Main Aims of Community Ecology
Explaining and predicting the distribution and abundance of species in time and space.
Considering abiotic and biotic factors and underlying mechanisms
Quantifying patterns and looking for general results (e.g., species-area relationships).
Studying dynamics of communities and response to disturbance.
Why is it Important?
Common approach in ecological research from m2 to km2. Species interactions are key, so studying multiple species is important.
Much ecological theory has been developed at this scale.
Important for conservation and habitat management, classification, biomonitoring, and diagnostics (e.g., National Vegetation Classification (NVC), River Invertebrate Prediction and Classification System (RIVPACS)).
Criticism of the Community Concept
Most research is at a single scale: ‘local community’.
Implicit assumption that the community is closed with arbitrary boundaries.
Reflects differences expressed by Clements (community is discrete) and Gleason (individualistic view).
In reality, different processes act at different scales, and local communities are affected by processes at larger scales.
The Meta-Community
A set of communities linked by dispersal, with multiple interacting species.
Recognizes that processes occur at different scales.
Analogous to population vs. meta-population.

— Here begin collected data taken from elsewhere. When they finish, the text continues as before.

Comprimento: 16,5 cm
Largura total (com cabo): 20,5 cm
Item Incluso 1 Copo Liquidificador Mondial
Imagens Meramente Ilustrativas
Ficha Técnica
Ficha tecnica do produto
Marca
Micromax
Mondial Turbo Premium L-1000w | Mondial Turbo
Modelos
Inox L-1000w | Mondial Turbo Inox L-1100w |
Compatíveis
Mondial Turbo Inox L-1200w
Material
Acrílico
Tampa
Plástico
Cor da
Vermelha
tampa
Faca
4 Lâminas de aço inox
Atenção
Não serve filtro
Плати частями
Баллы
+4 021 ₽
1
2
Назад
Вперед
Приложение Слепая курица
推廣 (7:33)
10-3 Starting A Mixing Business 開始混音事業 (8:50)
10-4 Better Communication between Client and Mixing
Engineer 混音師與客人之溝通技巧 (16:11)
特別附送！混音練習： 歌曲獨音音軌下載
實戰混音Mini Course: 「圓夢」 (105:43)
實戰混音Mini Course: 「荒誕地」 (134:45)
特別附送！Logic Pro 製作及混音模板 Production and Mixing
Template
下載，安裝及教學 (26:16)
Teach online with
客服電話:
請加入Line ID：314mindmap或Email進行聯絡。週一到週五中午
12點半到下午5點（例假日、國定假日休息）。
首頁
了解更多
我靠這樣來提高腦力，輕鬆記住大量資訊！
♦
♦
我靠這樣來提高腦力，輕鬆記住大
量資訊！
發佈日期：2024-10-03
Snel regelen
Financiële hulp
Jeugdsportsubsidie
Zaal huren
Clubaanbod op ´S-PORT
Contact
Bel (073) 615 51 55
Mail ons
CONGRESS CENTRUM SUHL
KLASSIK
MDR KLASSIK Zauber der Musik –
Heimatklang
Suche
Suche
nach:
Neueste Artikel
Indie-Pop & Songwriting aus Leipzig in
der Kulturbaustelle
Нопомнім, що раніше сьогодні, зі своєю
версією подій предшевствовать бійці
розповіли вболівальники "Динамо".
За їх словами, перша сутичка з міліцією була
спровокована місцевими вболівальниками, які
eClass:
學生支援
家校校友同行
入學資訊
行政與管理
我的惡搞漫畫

The community is viewed in the regional context, considering neighboring communities and a regional species pool from which species can immigrate.
Local dynamics are affected by dispersal among communities.
Describing Communities
Ecological networks
Temporal change
Diversity, composition…
Environmental change, community response, resilience & stability
Assembly rules
Describing Communities: Four Basic Properties
Abundance distributions
Evenness and dominance
Richness
Composition
Evenness and Dominance
Describe how total abundance is distributed among species.
More even = ‘more diverse’.
Many diversity indices (e.g., Shannon-Weiner) combine evenness with species richness.
Simpson’s evenness ranges from 0 to 1, where 0 indicates low evenness (one/few species dominate) and 1 indicates high evenness (species equally abundant).
Richness
Number of species in a community.
Simplest concept but most challenging to measure. Most species in a community are rare (low abundance) = low detection probability.
More individuals in a sample (or more samples) → more species likely to be found.
Difficult to separate the role of sampling effort and greater abundance.
Richness – Three Strategies
Use 'species density'
Estimators of total richness (e.g. Chao indices)
Rarefy the data
Comparing Communities
Compare richness, evenness, etc.
Summarise overall differences in composition using Ordination methods (e.g., NMDS - 'Non-metric multidimensional scaling').
Comparing Communities: Process
Start with a species x site matrix.
Calculate a distance matrix to summarise differences in the abundance of all taxa between each site pair.
Use Bray-Curtis or Jaccard dissimilarity metrics (0 = identical, 1 = no species in common).